Ma proprio questa accoglienza dello Spirito Santo è problematica sia per l’uomo mondano che la considera una pazzia sia per l’uomo religioso che la considera un’impossibilita in quanto non “conquistabile” con meriti umani. Lo Spirito Santo, infatti, non cambia la natura delle cose, ma si nasconde nella nostra umanità, fino a lasciarsi seppellire con essa. Ma proprio allora si realizza la vittoria che schiaccia il capo alla morte perché, quello che sembrava corrompersi, in realtà si è trasformato in un seme vitale che porta in sé la partecipazione alla vita risorta e che proprio nella morte esplode di vita eterna. Lo Spirito Santo non cambia il nostro modo di vivere, gioire, soffrire, amare umanamente. Lo Spirito cambia la natura della nostra morte, anzi cambia la natura del nostro “morire” quotidiano, facendo sì che, ciò che agli occhi della carne appare corruzione, fatica, sofferenza, diventi per la fede occasione di un rinnovamento che dà a Dio la possibilità di impregnare il nostro cuore con il dono del suo Spirito e preparare per noi una dimora che non è più di questo mondo ma partecipa alla vita del cielo.

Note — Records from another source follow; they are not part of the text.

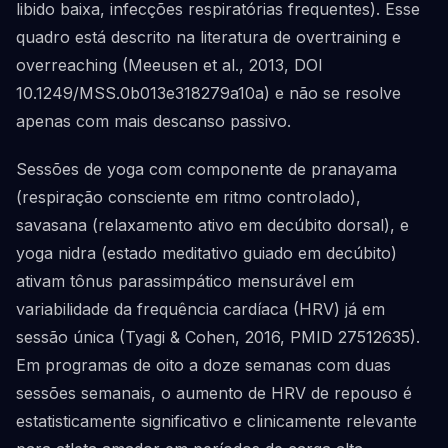
libido baixa, infecções respiratórias frequentes). Esse
quadro está descrito na literatura de overtraining e
overreaching (Meeusen et al., 2013, DOI
10.1249/MSS.0b013e318279a10a) e não se resolve
apenas com mais descanso passivo.
Sessões de yoga com componente de pranayama
(respiração consciente em ritmo controlado),
savasana (relaxamento ativo em decúbito dorsal), e
yoga nidra (estado meditativo guiado em decúbito)
ativam tônus parassimpático mensurável em
variabilidade da frequência cardíaca (HRV) já em
sessão única (Tyagi & Cohen, 2016, PMID 27512635).
Em programas de oito a doze semanas com duas
sessões semanais, o aumento de HRV de repouso é
estatisticamente significativo e clinicamente relevante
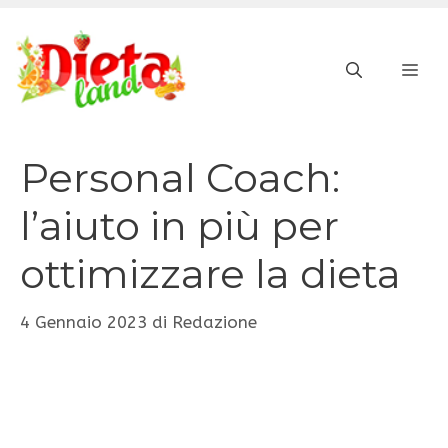
Vai
al
ME
contenuto
Personal Coach:
l’aiuto in più per
ottimizzare la dieta
4 Gennaio 2023
di
Redazione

Ma “per vedere” tutto ciò occorre appunto la fede. Lo sguardo dell’uomo sulla realtà è oscurato. Il peccato, che doveva aprire gli occhi ad Adamo per fargli conoscere il bene e il male, in realtà glieli ha chiusi. Dopo il peccato l’uomo si vede nudo, non perché egli veda quello che prima non vedeva, ma perché non vede più quello che prima vedeva: la sua gloria di figlio di Dio, il suo destino di felicità. Per questo facciamo così fatica a credere esistenzialmente all’amore di Dio, perché continuiamo a vedere solo la nostra nudità. Non vediamo più la nostra gloria. È la fede, dice Paolo, che devi riaprici gli occhi perché possiamo comprendere che tutto è per noi, che siamo resuscitati con Gesù, che la nostra vita partecipa alla vita di Dio. Per la fede “vediamo” ciò che non e’ evidente ala carne: che, se l’uomo esteriore decade, quello interiore si rinnova. Per la fede vediamo che alla leggerezza delle tribolazioni presenti si oppone un peso di gloria incomparabile. Per la fede vediamo che le cose visibili sono delle circostanze, e quindi non durano, mentre il nostro destino, che è ancora invisibile, è per sempre. Queste cose non lo vediamo con gli occhi della carne ma possiamo crederle. Ma proprio perché crediamo, proprio per questo parliamo. Annunciamo, cioè, il fatto che ciò che Dio promette, se creduto, diventa esperienza.